On April 3, 2017, the United States Supreme Court delivered an opinion in which it discussed the authority of the Equal Employment Opportunity Commission (“EEOC”), under Title VII of the Civil Rights Act of 1964 (“Title VII”), to issue a subpoena to obtain evidence from an employer that is relevant to its investigation of a charge of employment discrimination. McLane Company, Inc. v. Equal Employment Opportunity Commission, 581 U.S. __ (2017). Title VII prohibits employment discrimination on the basis of race, color, religion, sex or national origin and provides the EEOC with enforcement authority. When a charge of discrimination is filed, the EEOC is required to notify the employer and conduct an investigation of the charge. It is authorized to issue, and seek enforcement from a district court, of a subpoena to obtain documents, data or witness testimony that is relevant to its investigation of the unlawful employment practices alleged in a charge.
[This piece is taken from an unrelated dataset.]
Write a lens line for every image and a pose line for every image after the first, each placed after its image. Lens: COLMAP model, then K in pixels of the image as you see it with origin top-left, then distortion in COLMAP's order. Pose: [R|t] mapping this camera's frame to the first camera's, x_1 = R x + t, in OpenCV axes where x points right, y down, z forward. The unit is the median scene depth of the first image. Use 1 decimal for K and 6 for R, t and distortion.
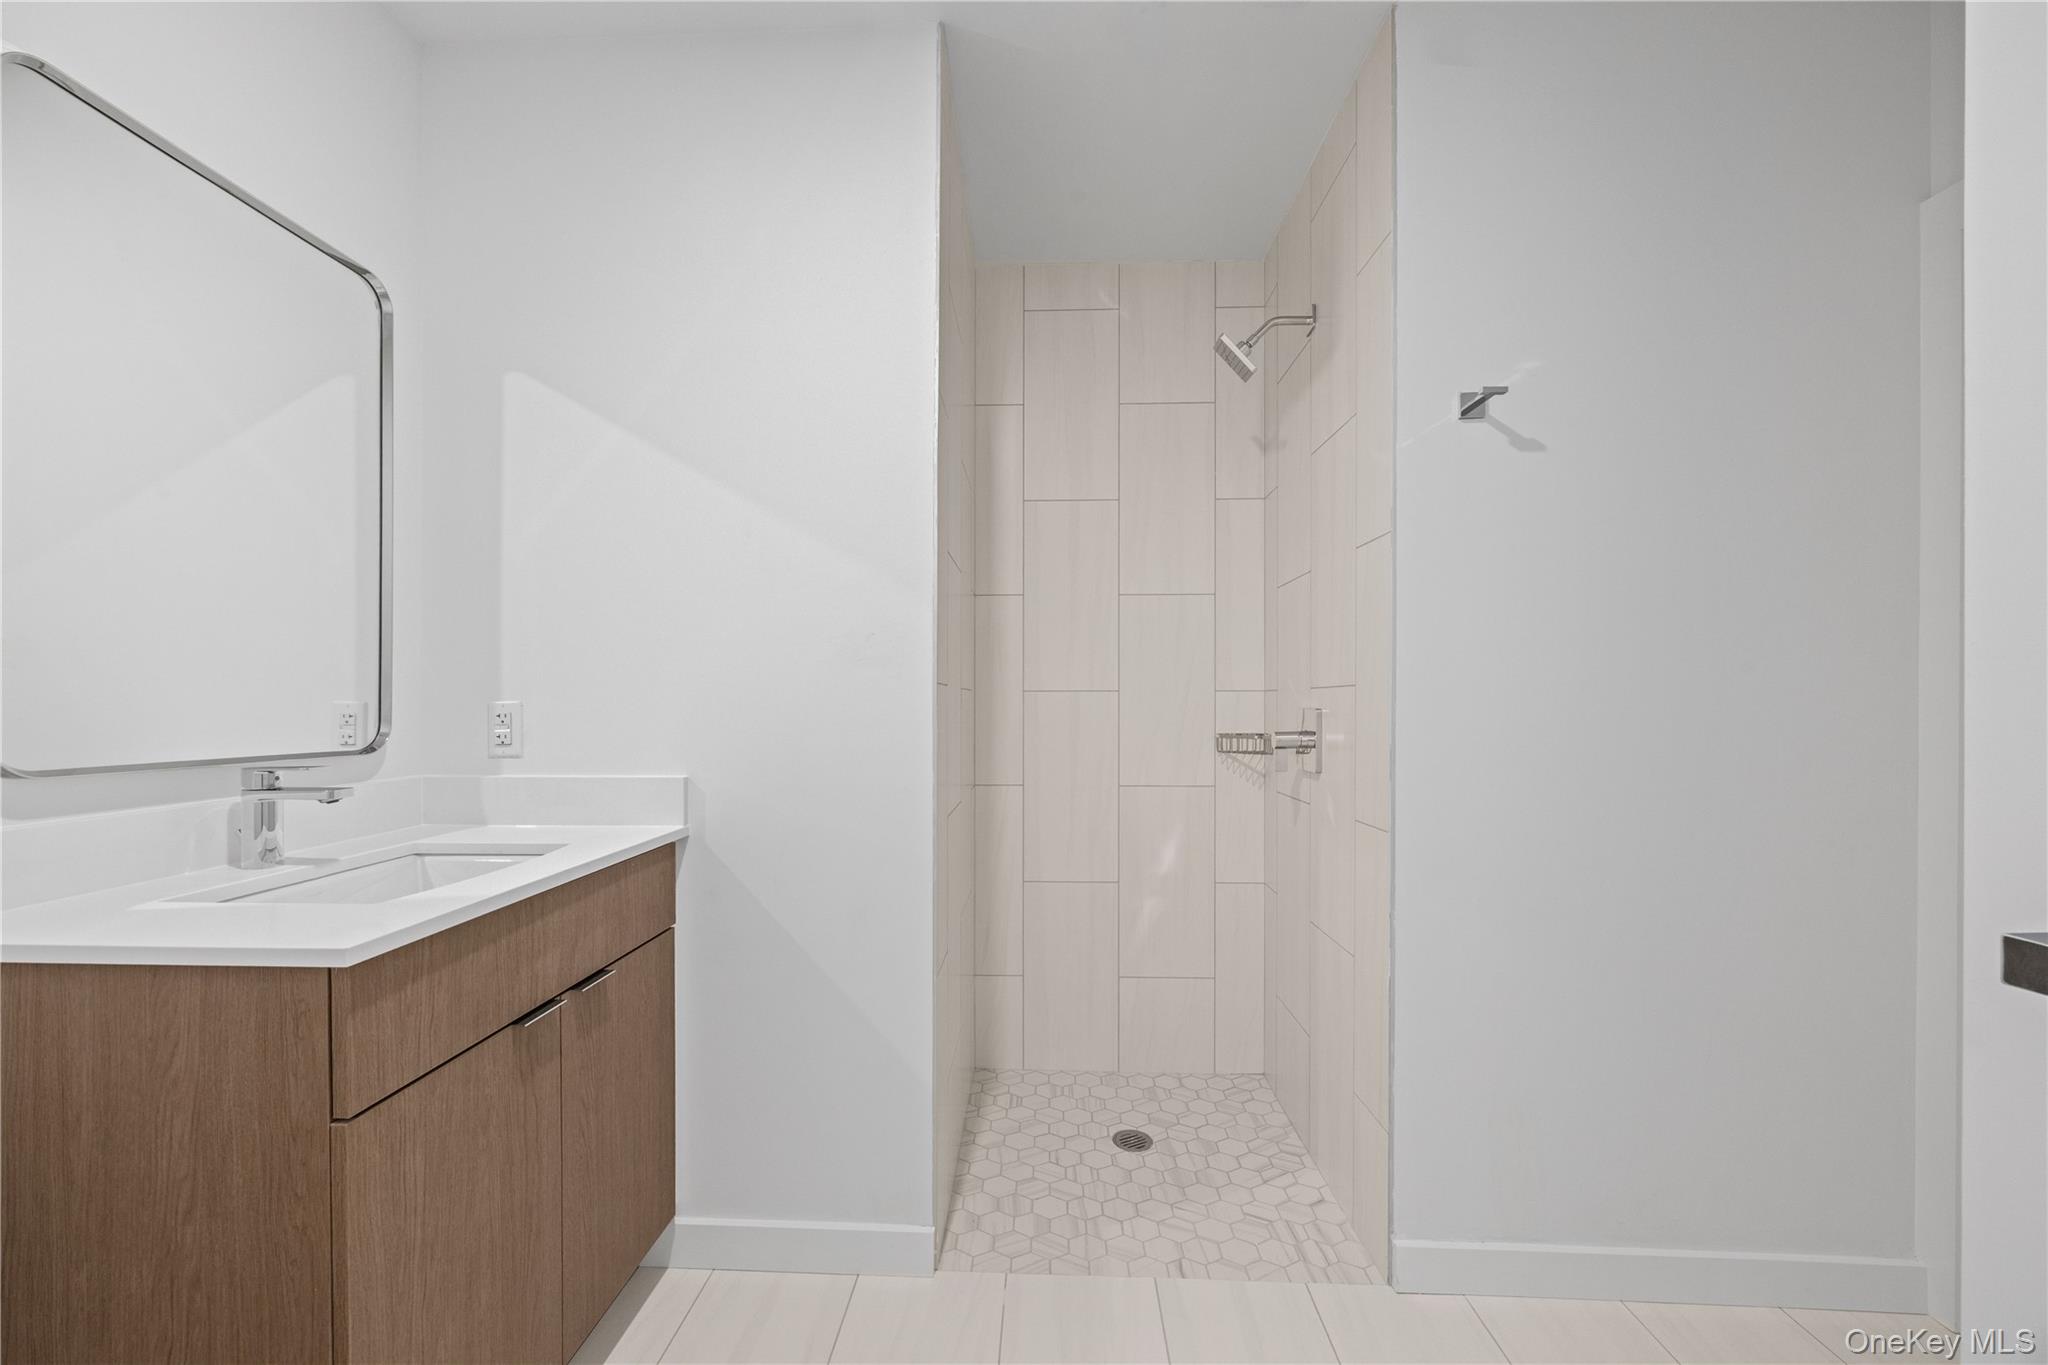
lens RADIAL K [[792.7, 0, 1018.0], [0, 792.7, 697.6], [0, 0, 1]] dist [-0.001002, 0.000137]
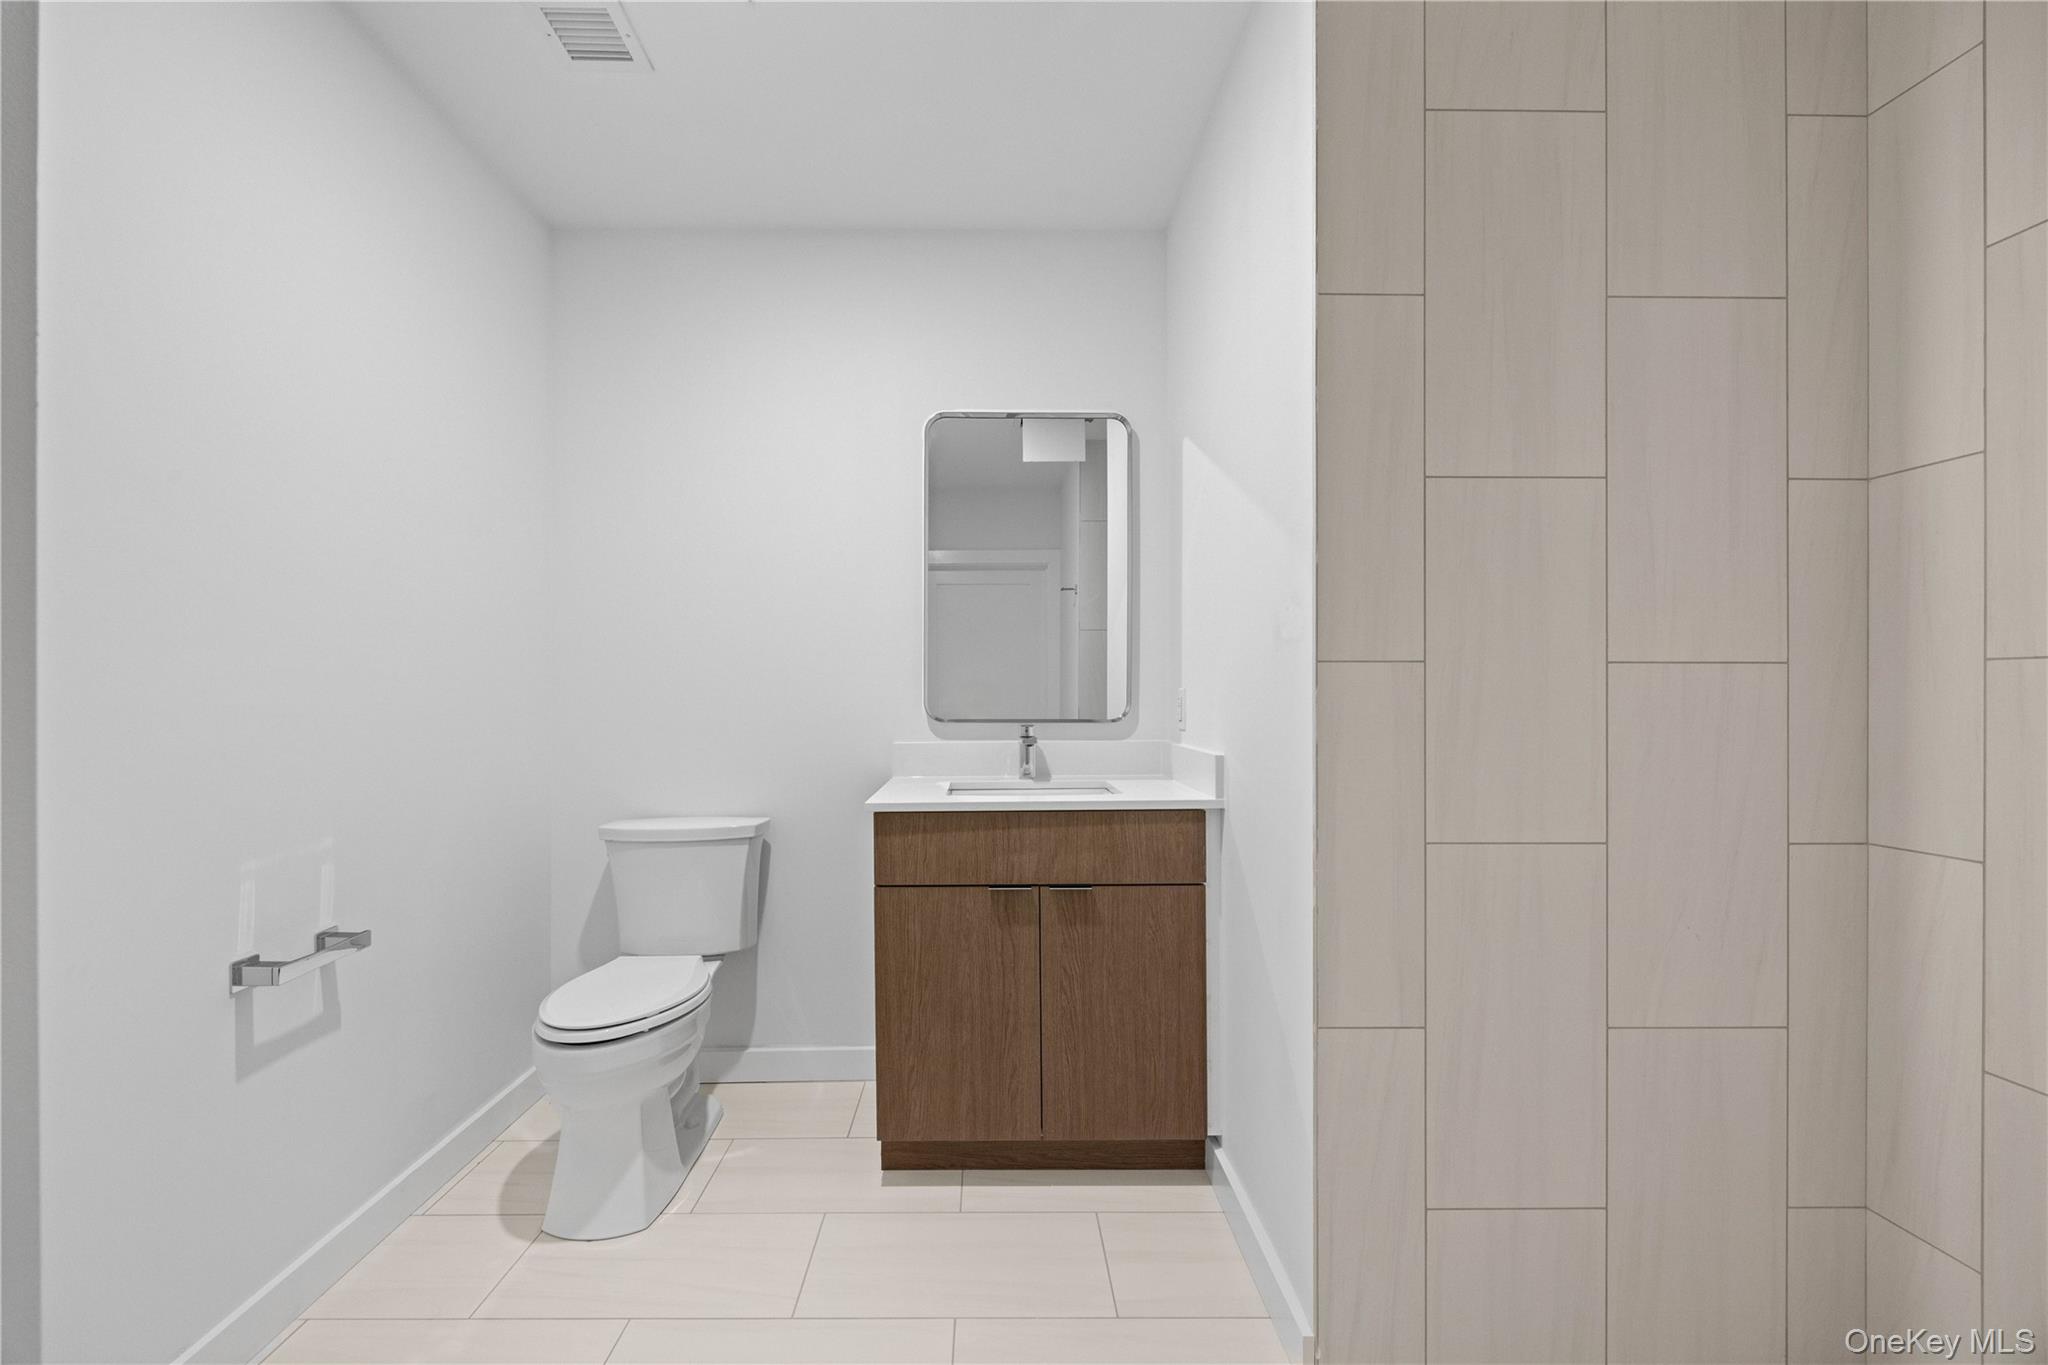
lens RADIAL K [[792.7, 0, 1018.0], [0, 792.7, 697.6], [0, 0, 1]] dist [-0.001002, 0.000137]
pose [[0.070374, 0.004410, -0.997511, 0.911283], [0.006469, 0.999967, 0.004877, 0.015992], [0.997500, -0.006797, 0.070343, 0.870843]]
This case involved a charge of sex discrimination filed by a female employee, who worked eight years as a “cigarette selector” for a supply-chain services company, until she was fired when she attempted to return from three months’ maternity leave, but failed a physical evaluation. She claimed that the company unlawfully terminated her employment because of her gender. In connection with her charge, the EEOC issued subpoenas to the company for basic information about other employees who were required to take the same evaluation. The EEOC expanded the scope of the subpoenas, both geographically, to cover the company’s nationwide use of the evaluation, and substantively, to investigate potential age discrimination arising from the use of the evaluation (pursuant to a related age discrimination charge filed by the EEOC itself). After the company refused to comply with the subpoenas, the EEOC filed an enforcement action in federal district court. The district judge declined to enforce the subpoenas, on the ground that the information sought was not relevant. On appeal, the Ninth Circuit reversed. The U.S. Supreme Court granted certiorari to resolve the disagreement between the federal appellate courts over the appropriate standard of review for the decision whether to enforce an EEOC subpoena. It held that a district court’s decision whether to enforce or quash an EEOC subpoena should be reviewed for abuse of discretion, not de novo. This brand new Supreme Court opinion also illustrates the subpoena power of the EEOC to obtain a broad range of information from employers based solely upon a single charge of discrimination.